The new blog post, as with all Facebook announcements, is pretty vague, but it’s possible to read between the lines. “We’ve also learned that some engagement signals can better indicate what posts people find more valuable than others,” Gupta writes. “Based on that feedback, we’re gradually expanding some tests to put less emphasis on signals such as how likely someone is to comment on or share political content.” Translation: Just because someone comments on something, or even shares it, doesn’t mean it’s what they would prefer to see in their timeline. “At the same time, we’re putting more emphasis on new signals such as how likely people are to provide us with negative feedback on posts about political topics and current events when we rank those types of posts in their News Feed.” Translation: If you want to know what people like, ask them. The answers may differ from what a machine learning algorithm learns by silently monitoring their behavior.
This is pretty obvious to anyone who has ever used social media. When I scroll Facebook and see the latest rant by my one anti-vaccine contact, I can’t help but read in horror. Facebook registers that fact and makes sure to push that guy’s next post to the top of my News Feed the next time I open the app. What the AI doesn't understand is that I feel worse after reading those posts and would much prefer to not see them in the first place. (I finally, belatedly, muted the account in question.) The same goes for Twitter, where I routinely allow myself to be enraged by tweets before recognizing that I’m wasting time doing something that makes me miserable. It’s a bit like food, actually: Place a bowl of Doritos in front of me, and I will eat them, then regret doing so. Ask me what I want to eat first, and I’ll probably request something I can feel better about. Impulsive, addictive behavior doesn’t necessarily reflect our “true” preferences.

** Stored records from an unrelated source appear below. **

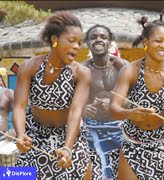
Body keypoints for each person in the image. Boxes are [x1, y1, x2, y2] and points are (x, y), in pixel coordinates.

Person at [108, 5, 164, 180]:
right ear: (146, 42)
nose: (163, 46)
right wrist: (130, 113)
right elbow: (113, 108)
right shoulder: (130, 71)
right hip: (133, 143)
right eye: (158, 41)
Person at [12, 11, 102, 179]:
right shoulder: (29, 67)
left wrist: (68, 148)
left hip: (69, 134)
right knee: (17, 175)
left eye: (80, 43)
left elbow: (76, 112)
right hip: (35, 134)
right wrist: (20, 134)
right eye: (72, 40)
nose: (77, 46)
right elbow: (19, 106)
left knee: (81, 170)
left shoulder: (82, 73)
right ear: (54, 40)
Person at [82, 24, 128, 180]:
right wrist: (83, 109)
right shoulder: (82, 69)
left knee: (121, 174)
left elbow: (137, 101)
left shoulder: (123, 67)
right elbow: (69, 102)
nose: (98, 40)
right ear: (87, 43)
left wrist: (115, 105)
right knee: (95, 174)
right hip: (91, 131)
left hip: (120, 130)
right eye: (93, 37)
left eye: (103, 37)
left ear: (110, 42)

As with any policy announcement from Facebook, the real question is how it will be implemented, and given the company’s lackluster track record of transparency, we may never stop waiting for answers. (Very basic question: What counts as “political”?) It would be good, in theory, if social media companies began taking the divide between engagement and what users value more seriously, and not just for political content. Perhaps Facebook’s latest announcement will mark a shift in that direction. But it’s also possible that Facebook is behaving opportunistically—using some vague research findings as an excuse to lower its own political risk profile, rather than to improve users’ experience—and will refuse to apply the lesson more broadly. Nicole Bonoff, a researcher at Twitter, suggested as much, and argued that Facebook’s data may not be reliable. “User surveys, which tend to ask ungrounded hypotheticals about ‘politics,’ elicit negative responses,” she tweeted. “This is due to a combination of social desirability bias, differing definitions of politics & stereotypes about politics on social media.”